:: Description of the task ::
Return every record below exactly as written, omitting any pictures.
________________
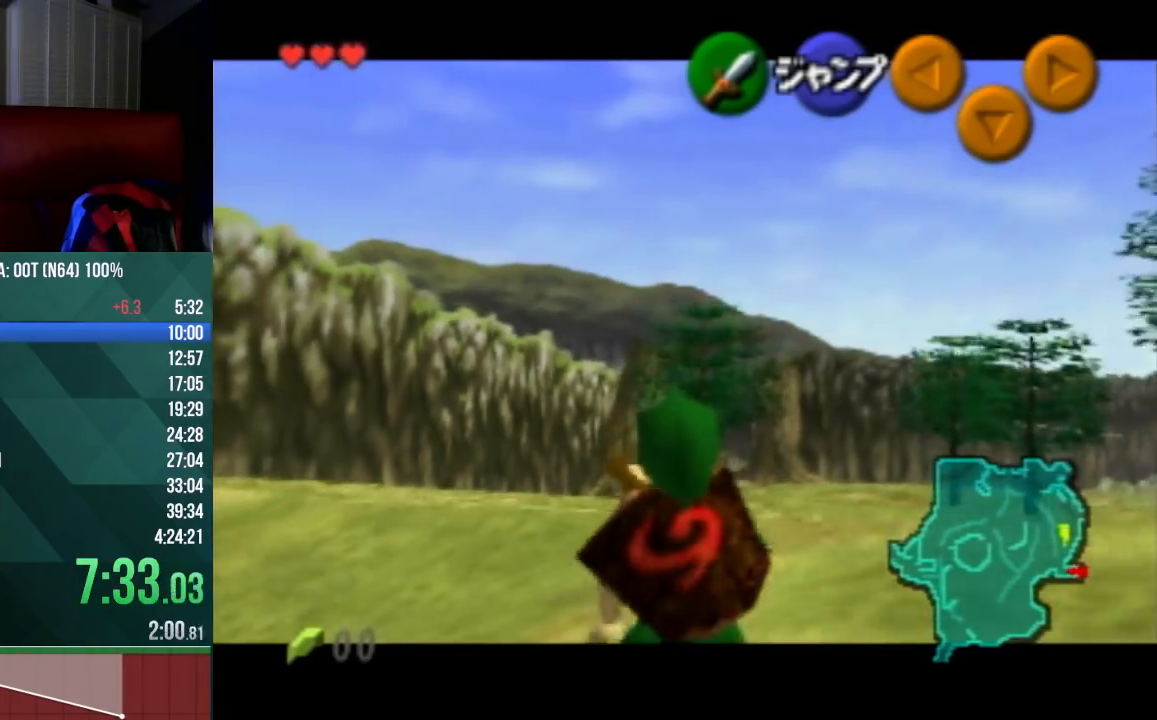
{"buttons": [], "left_stick": "down", "events": []}
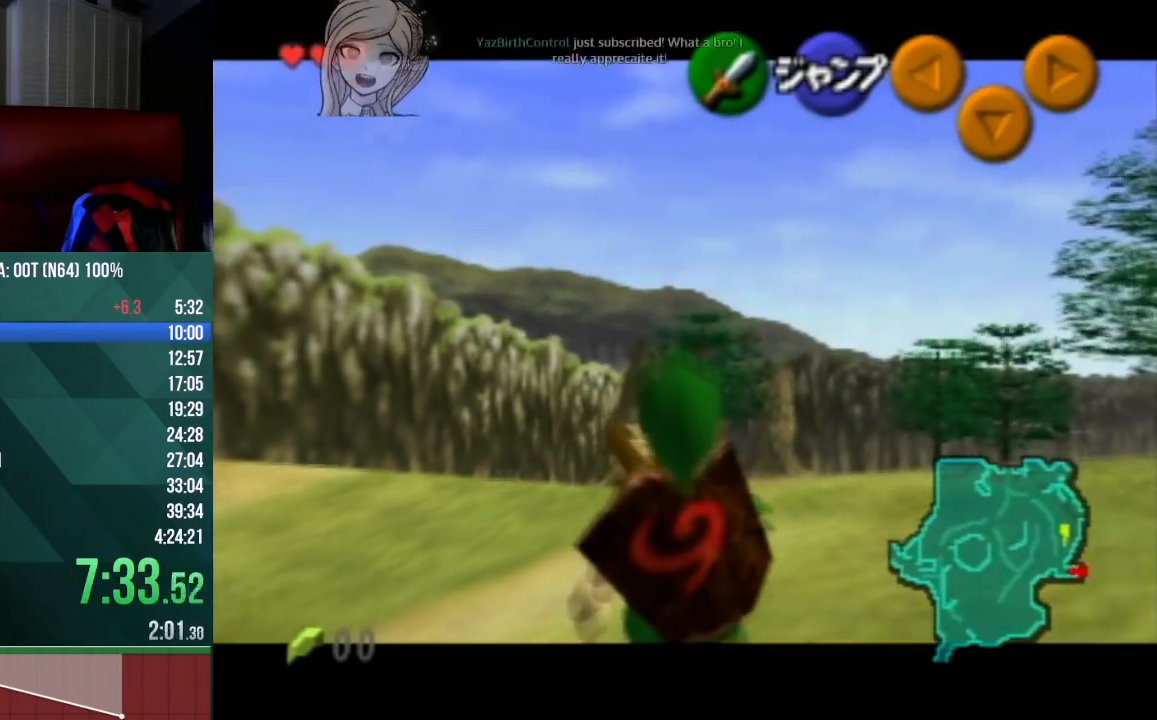
{"buttons": [], "left_stick": "down", "events": []}
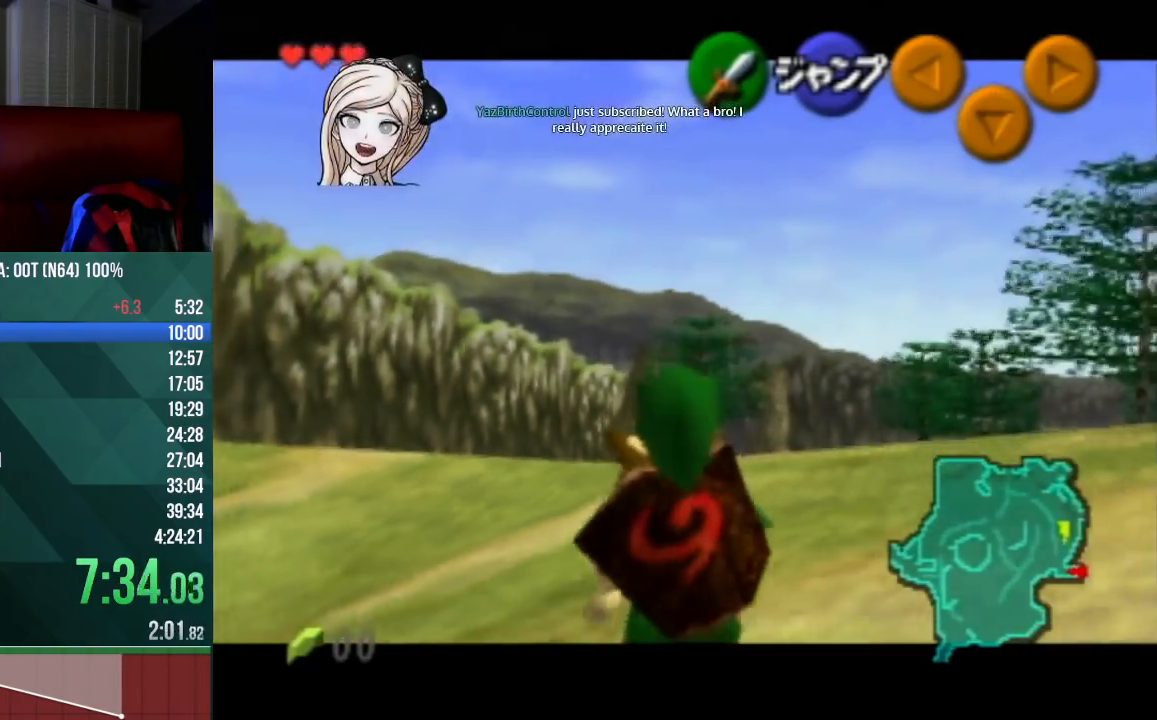
{"buttons": [], "left_stick": "down", "events": []}
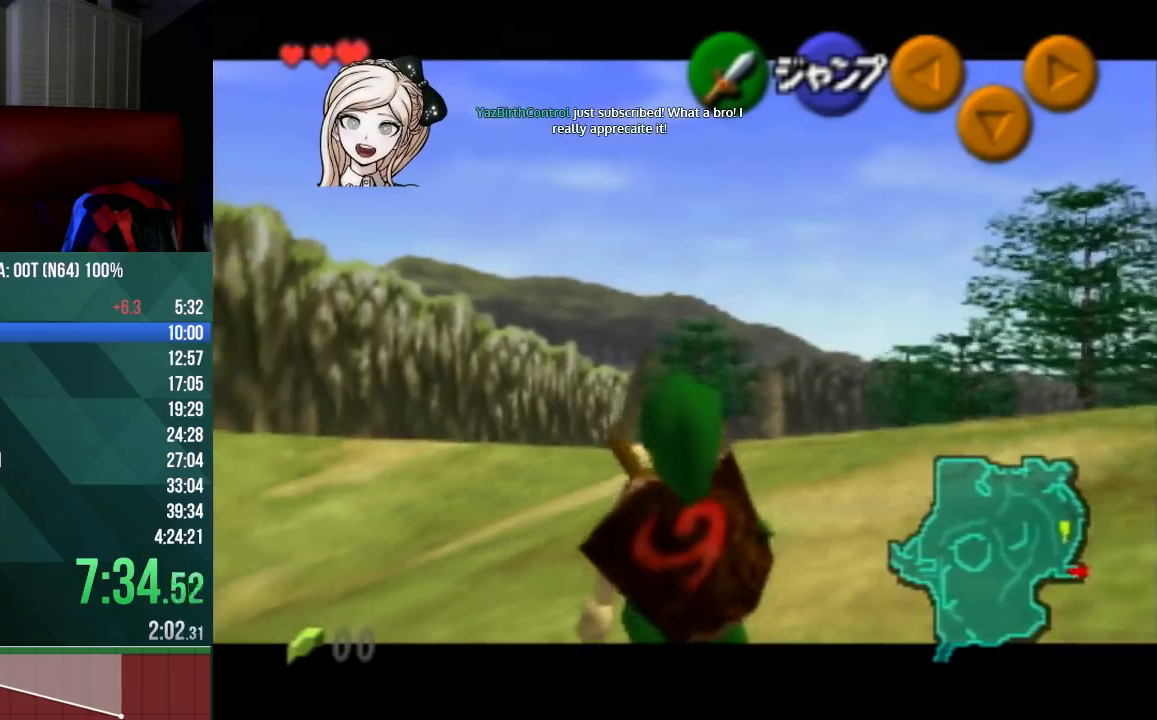
{"buttons": [], "left_stick": "down", "events": []}
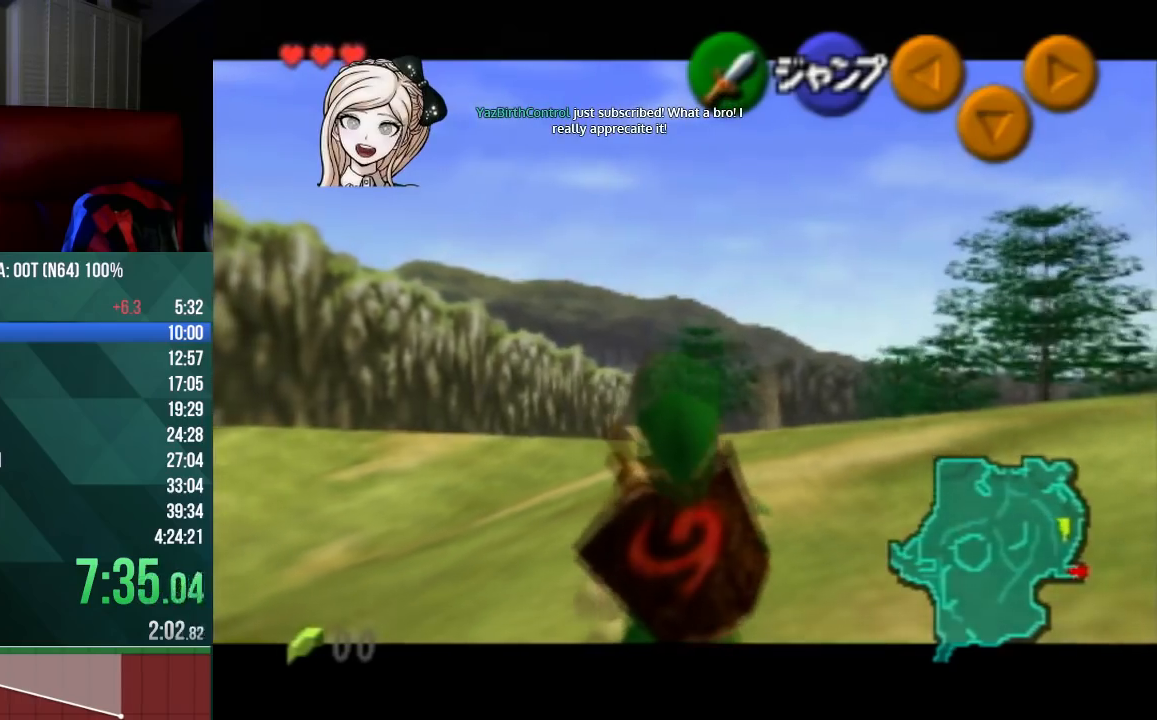
{"buttons": [], "left_stick": "down", "events": []}
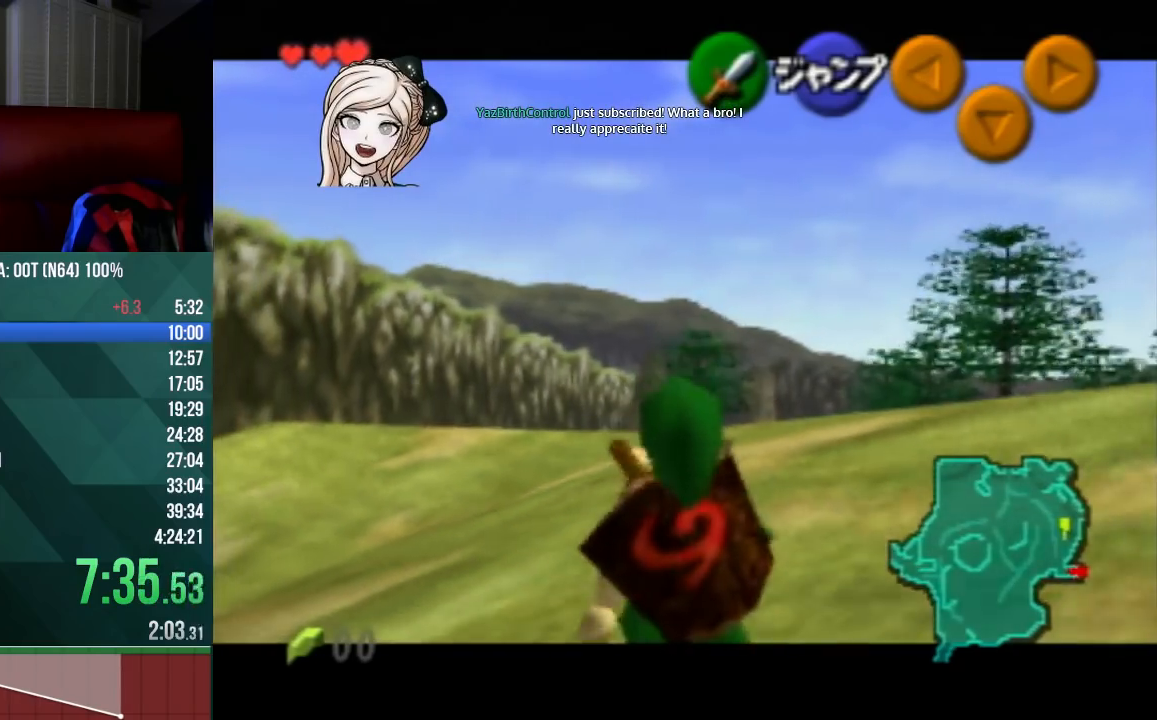
{"buttons": [], "left_stick": "down", "events": []}
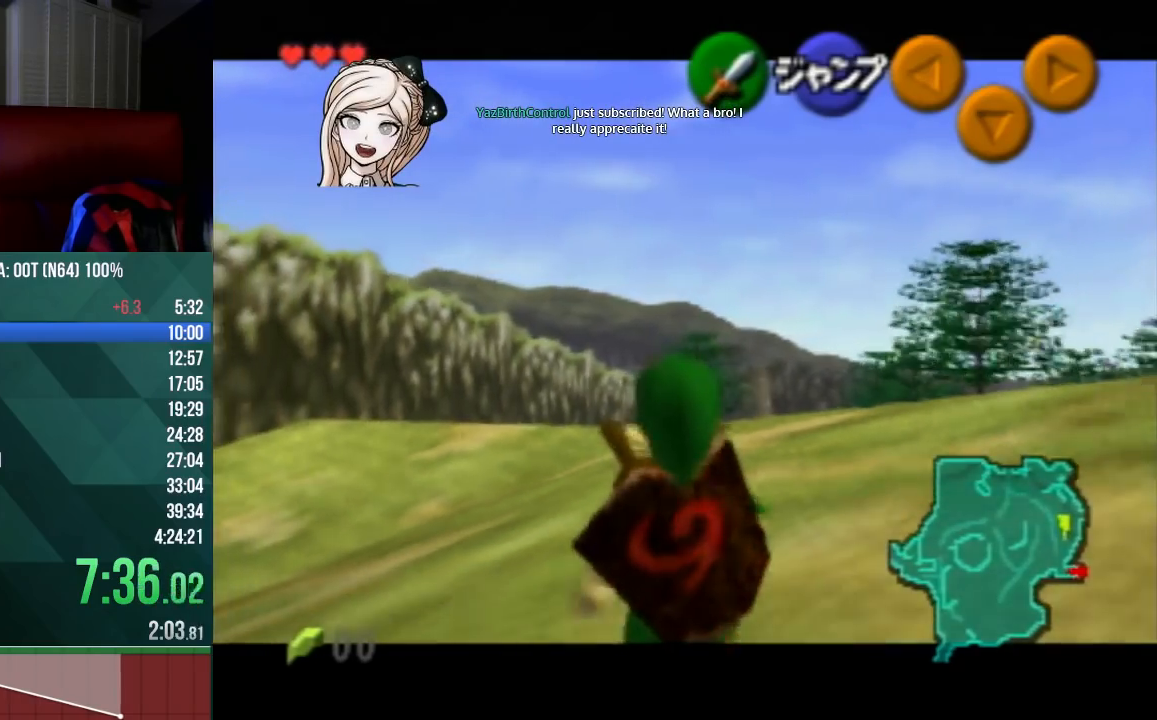
{"buttons": [], "left_stick": "down", "events": []}
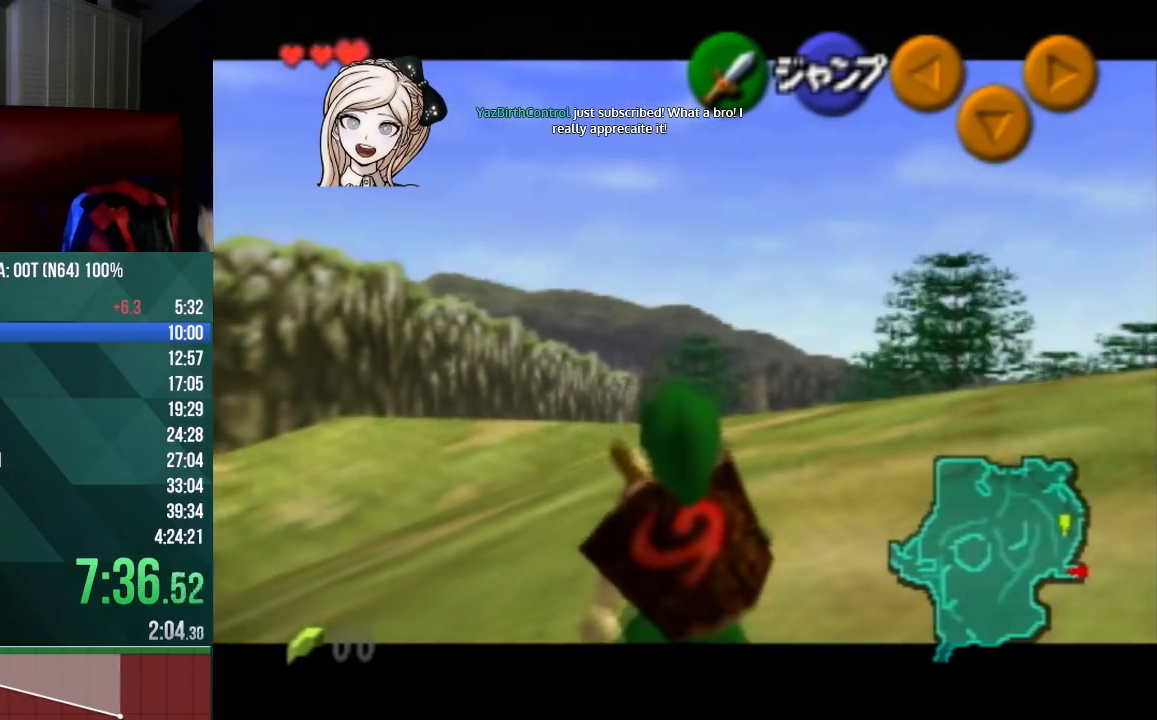
{"buttons": [], "left_stick": "down", "events": []}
________________
:: Exercise result ::
{"buttons": [], "left_stick": "down", "events": []}
{"buttons": [], "left_stick": "down", "events": []}
{"buttons": [], "left_stick": "down", "events": []}
{"buttons": [], "left_stick": "down", "events": []}
{"buttons": [], "left_stick": "down", "events": []}
{"buttons": [], "left_stick": "down", "events": []}
{"buttons": [], "left_stick": "down", "events": []}
{"buttons": [], "left_stick": "down", "events": []}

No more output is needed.